PALERMO – “Non ti preoccupare, che ora quando niescio io, me la vedo io”, diceva Giuseppe Dainotti a Salvatore Bonomolo. Solo che quando Dainotti uscì dal carcere trovò libertà e piombo. Lo hanno ammazzato il 23 maggio 2017 in via D’Ossuna e il delitto è ancora irrisolto. Un’indagine, quella della Squadra mobile, che si intreccia con il lavoro dei carabinieri.
Ci sono nuovi episodi che confermano l’esuberanza del boss di Porta Nuova. Un’esuberanza che gli è costata la vita. Sapeva che presto, sfruttando una inaspettata legge poi superata, le porte del carcere per lui si sarebbero aperte dopo venticinque anni. E prometteva a Bonomolo, oggi pentito, che avrebbe fatto di tutto per aiutarlo. “Siccome io mi lamentavo… che non mi arrivavano i soldi – ha spiegato Bonomolo – allora Dainotti mi disse: ‘Non ti preoccupare, ché ora mando a mio cognato da reuccio, ca c’è iddu”.
Dainotti, dunque, avrebbe chiesto l’intervento di Gregorio Di Giovanni, il reuccio boss di Porta Nuova tornato in carcere nei giorni scorsi con l’accusa di avere fatto parte della Nuova Cupola di Cosa nostra. Niente da fare e soprattutto niente soldi per Bonomolo: “Dopo due mesi io ho ricevuto la risposta e m’ha detto: ‘Un tinni vuole mannare, perché tu tinni isti’, riferendosi alla scelta di Bonomolo di trasferirsi per un lungo periodo in Venezuela.

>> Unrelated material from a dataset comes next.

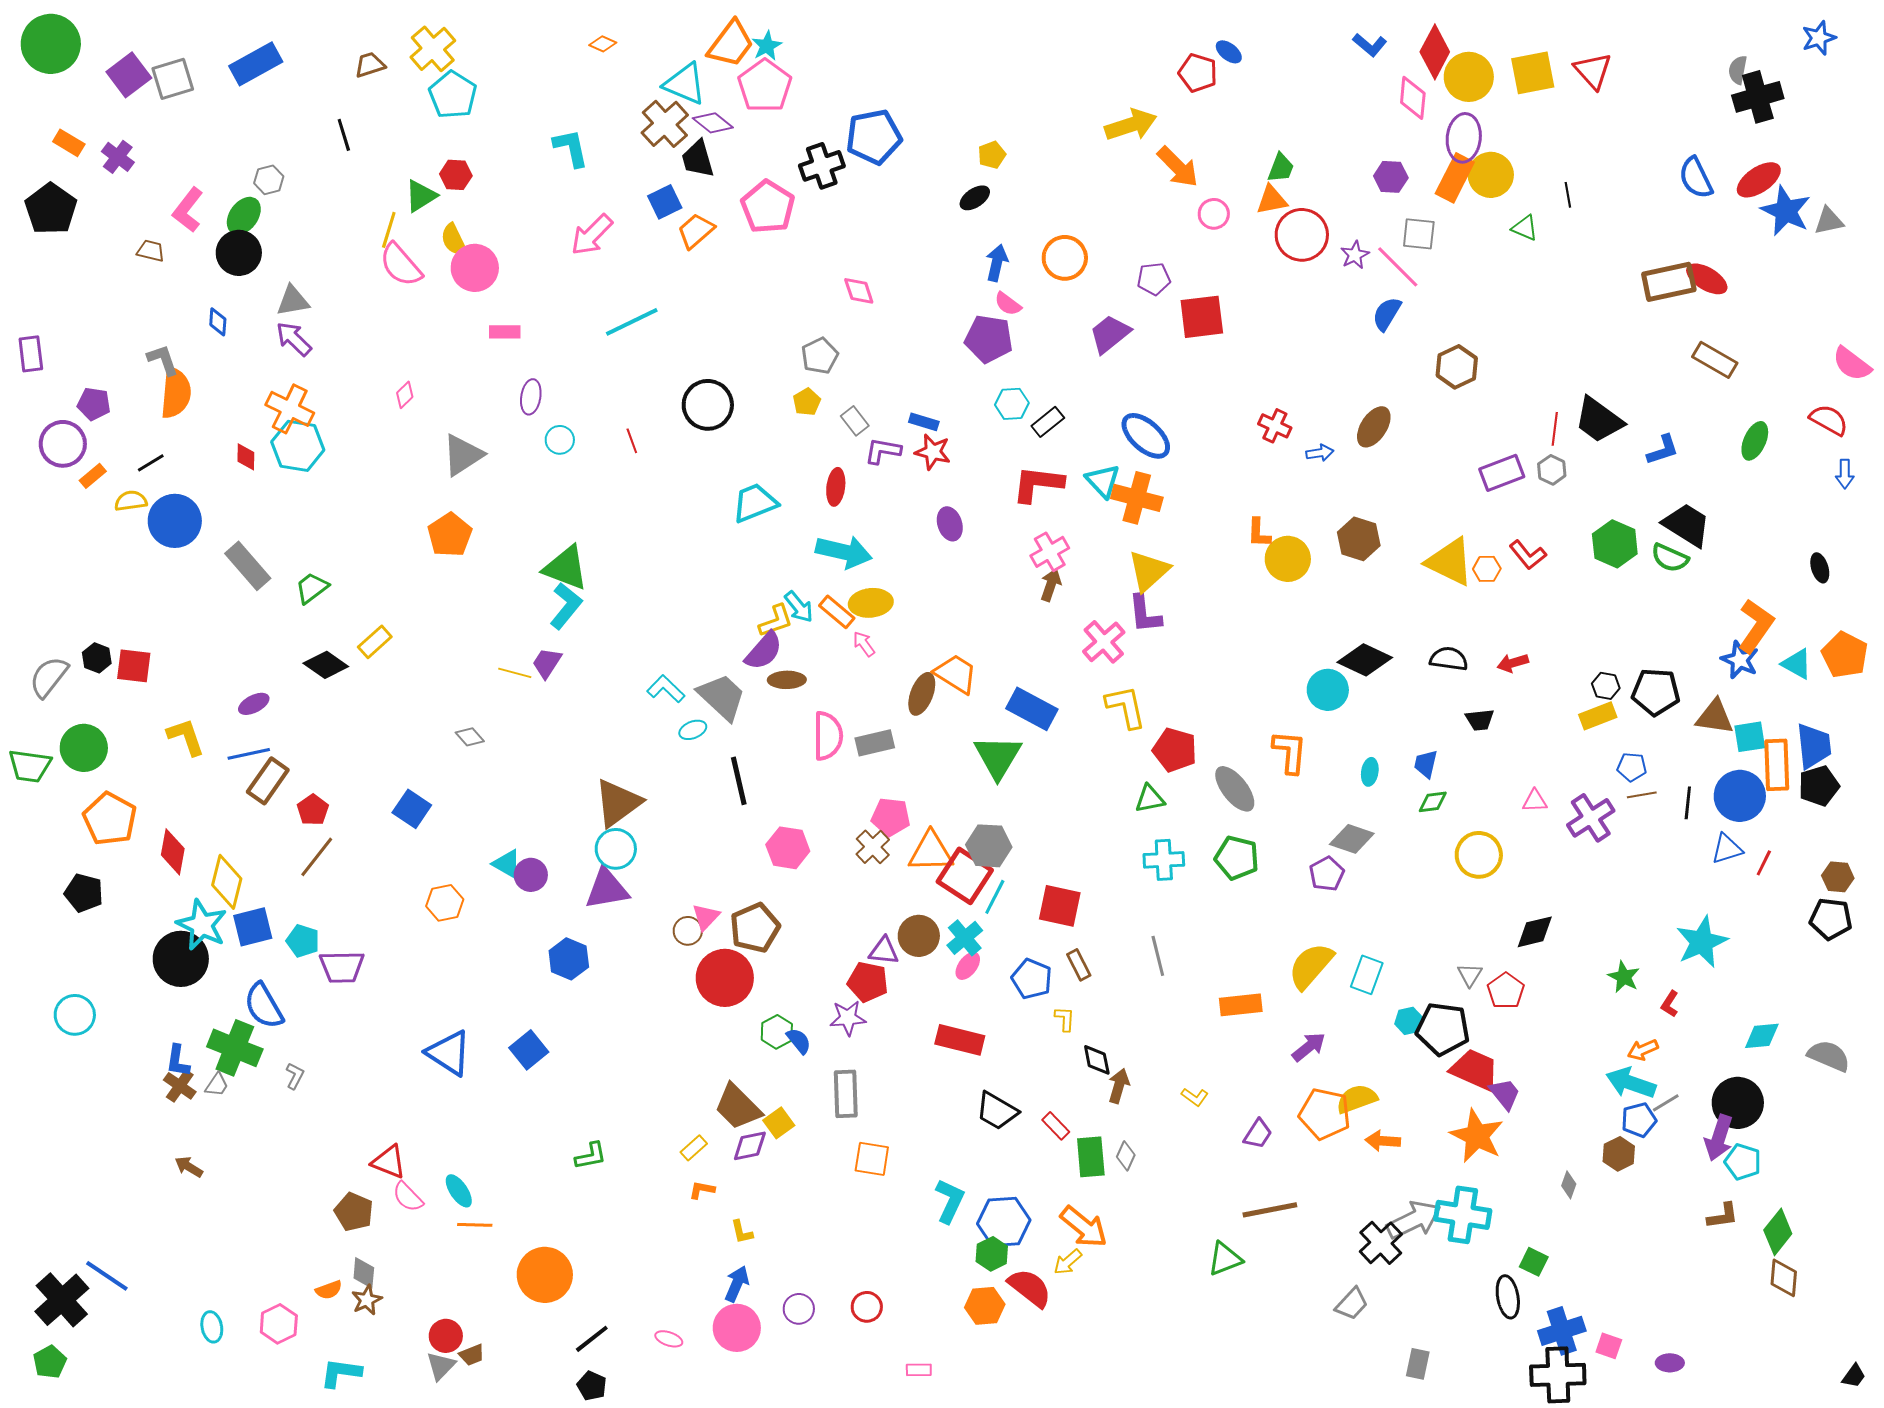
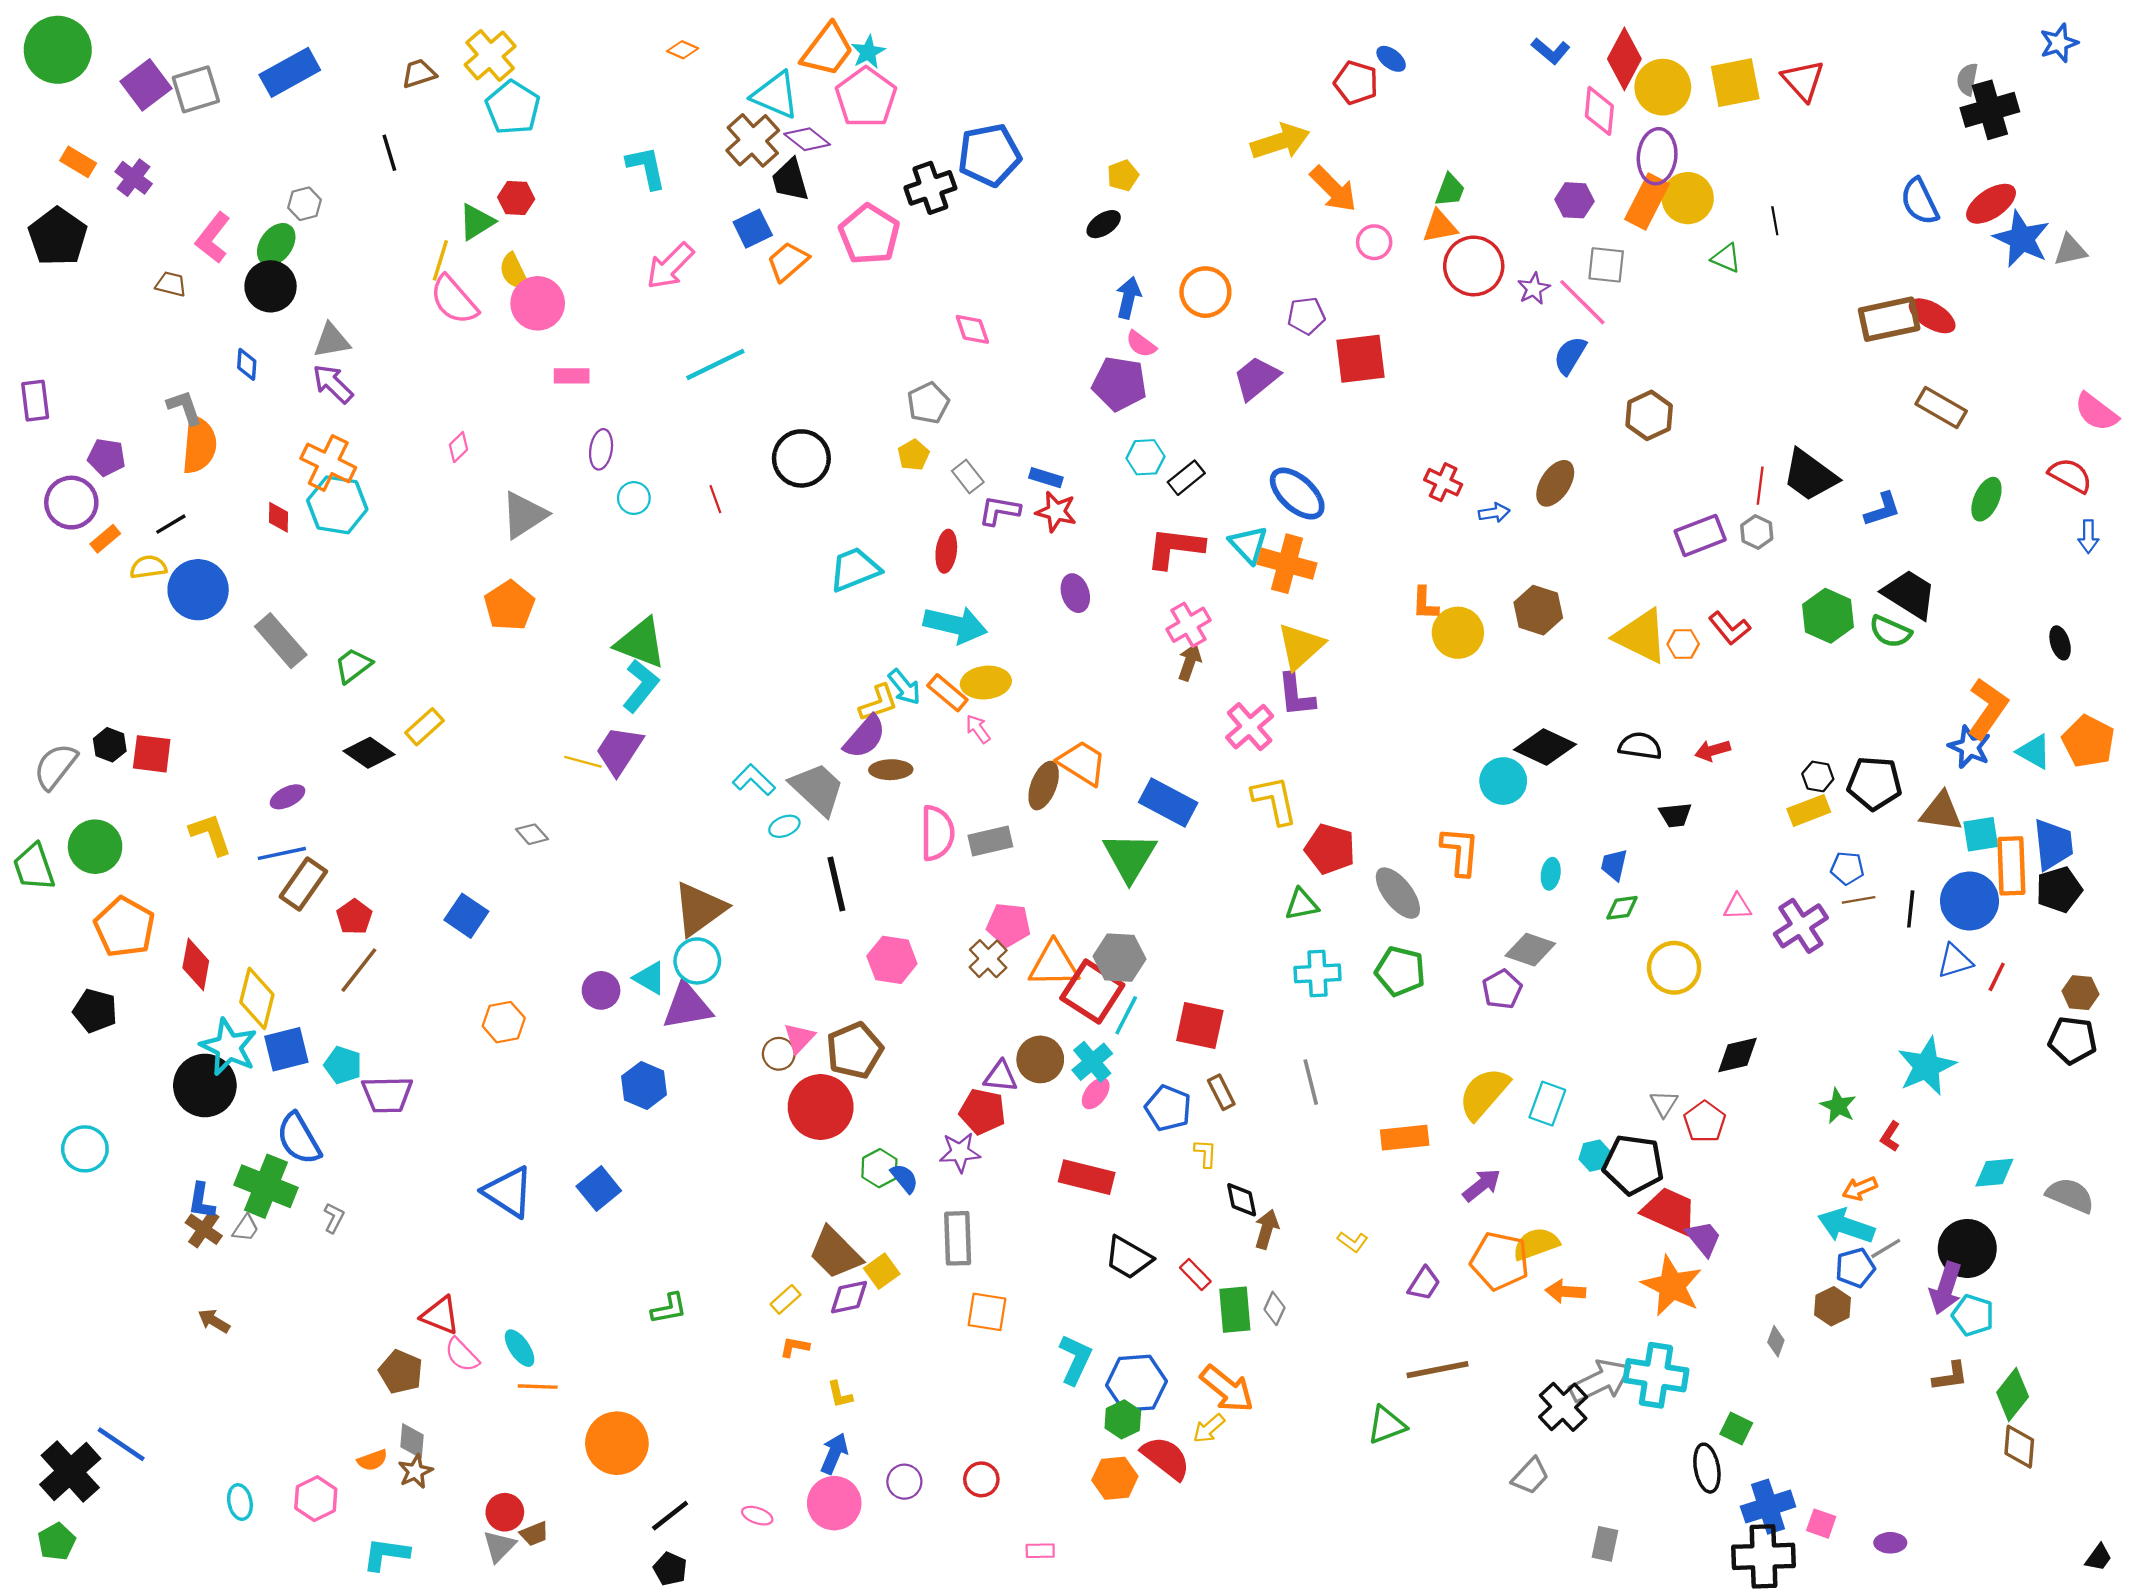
purple trapezoid: (547, 663) -> (619, 750), size x1.4
green trapezoid: (30, 766) -> (34, 867), turned 63
cyan triangle: (507, 864) -> (650, 978), moved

I soldi sono un chiodo fisso per i detenuti. Molto preoccupato, ad esempio, era “un certo Giovanni Vitale che fa parte pure di Palermo Centro”. Temeva che i rubinetti della solidarietà venissero chiusi dopo l’arresto di Gregorio Di Giovanni e Francesco Arcuri, sorpresi nell’agosto 2015 a Mondello mentre mangiavano arancine al bar. Scattò il fermo perché erano sorvegliati speciali e non potevano frequentare pregiudicati, ma furono poi assolti. Secondo Bonomolo, Vitale era davvero preoccupato: “… era pure detenuto a Sulmona… per omicidio, che ha ammazzato uno all’Olivella, ai tempi… era sopra a me, lui era sopra a me e chiamava a Peppino (Dainotti, ndr)… ora a nuatri come ni finisce: i piccioli?”.

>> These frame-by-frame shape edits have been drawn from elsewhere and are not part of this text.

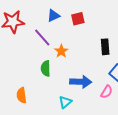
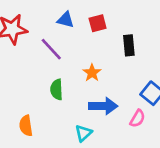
blue triangle: (54, 16) -> (66, 20), turned 40
black rectangle: (105, 47) -> (129, 45), moved
orange star: (61, 51) -> (92, 73), moved

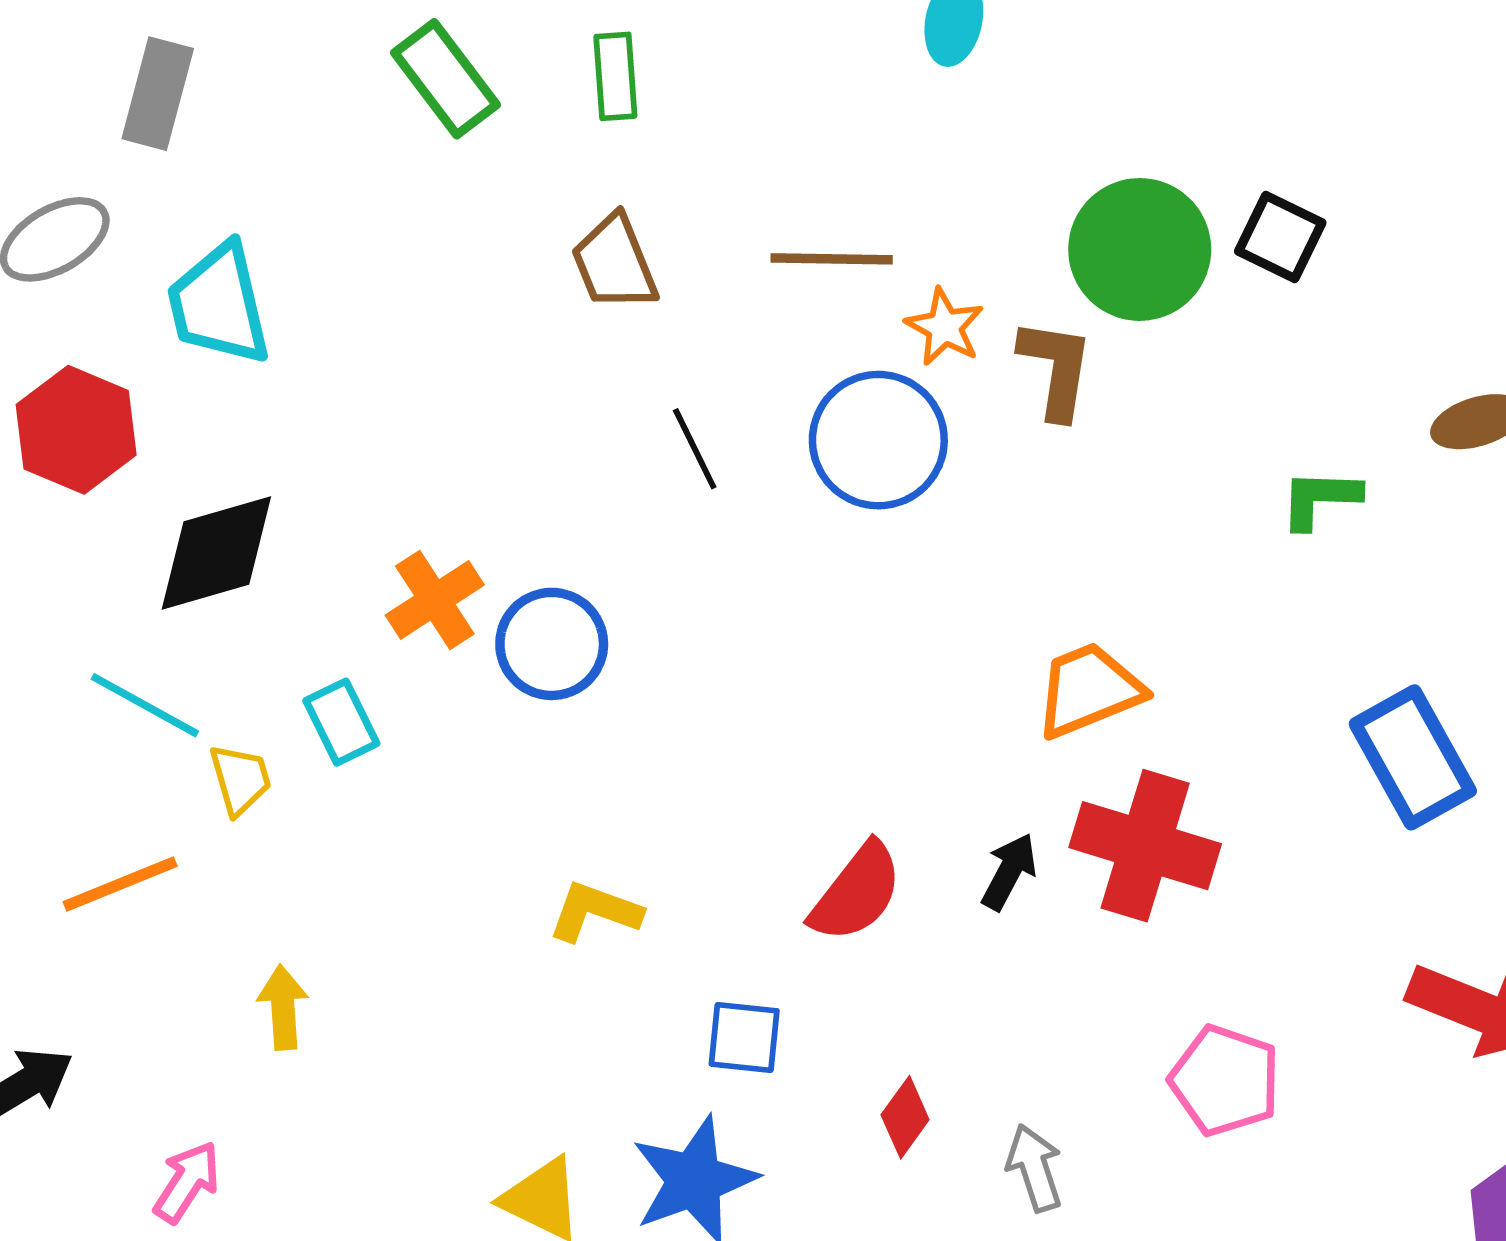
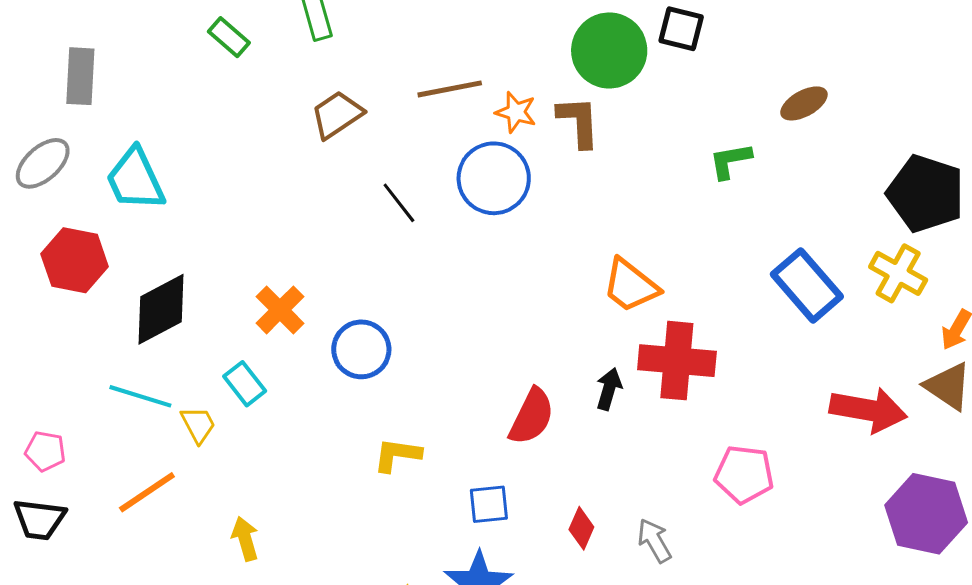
green rectangle: (446, 79) -> (229, 37), size x0.7
brown trapezoid: (614, 263) -> (337, 115), turned 90
blue circle: (552, 644) -> (361, 349), moved
orange trapezoid: (1089, 690) -> (631, 286), turned -108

Che Dainotti sie ra messo in testa di riprendersi il posto che il carcere gli aveva tolto emergerebbe dalla vicenda dell’estorsione al bar Manila. Cesare Di Marco, durante la vecchia gestione di Rubens D’Agostino (pure lui in manette, ndr), aveva di fatto acquisito la titolarità del bar ubicato in via Galileo Galilei. Il locale fu sequestrato nel 2012. Di Marco non aveva “rispettato gli accordi verbali” con i soci della Dama sas, società riconducibile a D’Agostino, e intascava l’affitto della gestione affidata a una terza persona, un tunisino. Solo che nessuno era stato informato.
D’Agostino ne parlò con Tommaso Di Giovanni, fratello di Gregorio, poco prima che lo arrestassero di nuovo per scontare un residuo di pena. Di Giovanni lo avrebbe autorizzato a picchiare Di Marco. Quest’ultimo, però, cercò sponda in Salvatore Sorrentino, boss di Pagliarelli, Giuseppe Corona e nello stesso Dainotti.
D’Agostino fu uno dei primi a commentare la morte di Dainotti: “…. si è immischiato uno e questo lo hanno ammazzato… a quello… a Peppino Dainotti… questo è uscito dalla galera … è stato un anno fuori … e l’hanno ammazzato al Papireto… e due settimane prima si era immischiato lui.. per prenderci le difese a questo… però non c’entra niente… con la discussione no”. Lo diceva per allontanare ogni sospetto.
Dainotti non era ben voluto. Eppure nessuno rinunciò ad omaggiare la salma. Ne parlava la moglie di Giuseppe Calcagno, reggente del mandamento, durante i colloqui in carcere: “… lo hai sentito quello che è successo ? … ci siamo andati … no? non dovevo ? … ma perché mi sono informata prima se tutti c’erano … e che dovevo fare ? …”. “Sono cose che fanno male”, commentava Calcagno.